- [EXCERPT TO READ]
=-=-=-=-=
Hi all.
Hoping someone here has some experience with "Service Unavailable/503" error codes.
I'm pretty sure this has something to do with my attempts to scrape the text, but I've tried to manually scrape some reviews on a company and got a similar error message, and now with the dedicated shell of functionality package that is Glassdoor specific in build, the "gdscrapeR" from the git repos.
Here is my code:
#install.packages("devtools")
#devtools::install_github("mguideng/gdscrapeR")
library(gdscrapeR)
library(rvest)
library(dplyr)
#gdscraper has a single function: "get_reviews"
?get_reviews
gd_appcast <- get_reviews(companyNum = "E1085934")
#Glassdoors' review page #'s are typically characters between "Reviews-" and ".htm" (usually starts with an 'E' and followed by up to seven digits).
...And here is the error msg:
"Number of web pages to scrape:
Show Traceback
Error in read_html.response(httr::GET(paste(baseurl, companyNum, sort, : Service Unavailable (HTTP 503).
15. stop(http_condition(x, "error", task = task, call = call))
14. httr::stop_for_status(x)
13. read_html.response(httr::GET(paste(baseurl, companyNum, sort, sep = "")))
12. xml2::read_html(httr::GET(paste(baseurl, companyNum, sort, sep = "")))
=-=-=-=-=
- [REQUIRED WORK]
Reproduce, word for word, the passage of the post about the Glassdoor scraping error from "library(gdscrapeR)" to "call = call))".
=-=-=-=-=
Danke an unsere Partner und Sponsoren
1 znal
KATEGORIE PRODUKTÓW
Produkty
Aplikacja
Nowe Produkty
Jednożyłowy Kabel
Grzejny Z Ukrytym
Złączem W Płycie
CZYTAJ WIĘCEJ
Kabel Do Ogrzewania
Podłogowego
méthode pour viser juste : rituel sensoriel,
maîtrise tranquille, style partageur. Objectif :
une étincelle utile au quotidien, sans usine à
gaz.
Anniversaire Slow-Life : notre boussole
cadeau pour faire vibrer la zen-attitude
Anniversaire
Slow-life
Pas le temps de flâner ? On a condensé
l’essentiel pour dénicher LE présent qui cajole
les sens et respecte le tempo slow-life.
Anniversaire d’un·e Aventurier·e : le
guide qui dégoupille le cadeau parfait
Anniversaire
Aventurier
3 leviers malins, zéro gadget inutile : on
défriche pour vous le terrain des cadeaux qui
=-=-=-=-=
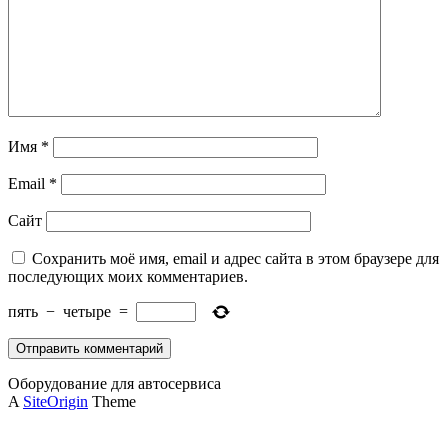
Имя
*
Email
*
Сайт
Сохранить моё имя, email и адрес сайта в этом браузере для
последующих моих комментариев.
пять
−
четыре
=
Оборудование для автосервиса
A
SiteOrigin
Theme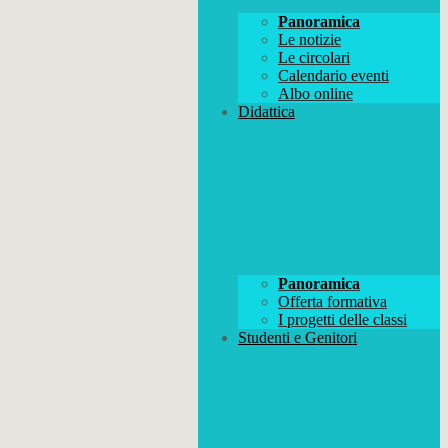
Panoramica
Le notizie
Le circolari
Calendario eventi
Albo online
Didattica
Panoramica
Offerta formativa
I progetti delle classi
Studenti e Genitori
=-=-=-=-=
- [ANSWER TO THE EXERCISE]
library(gdscrapeR)
library(rvest)
library(dplyr)
#gdscraper has a single function: "get_reviews"
?get_reviews
gd_appcast <- get_reviews(companyNum = "E1085934")
#Glassdoors' review page #'s are typically characters between "Reviews-" and ".htm" (usually starts with an 'E' and followed by up to seven digits).
...And here is the error msg:
"Number of web pages to scrape:
Show Traceback
Error in read_html.response(httr::GET(paste(baseurl, companyNum, sort, : Service Unavailable (HTTP 503).
15. stop(http_condition(x, "error", task = task, call = call))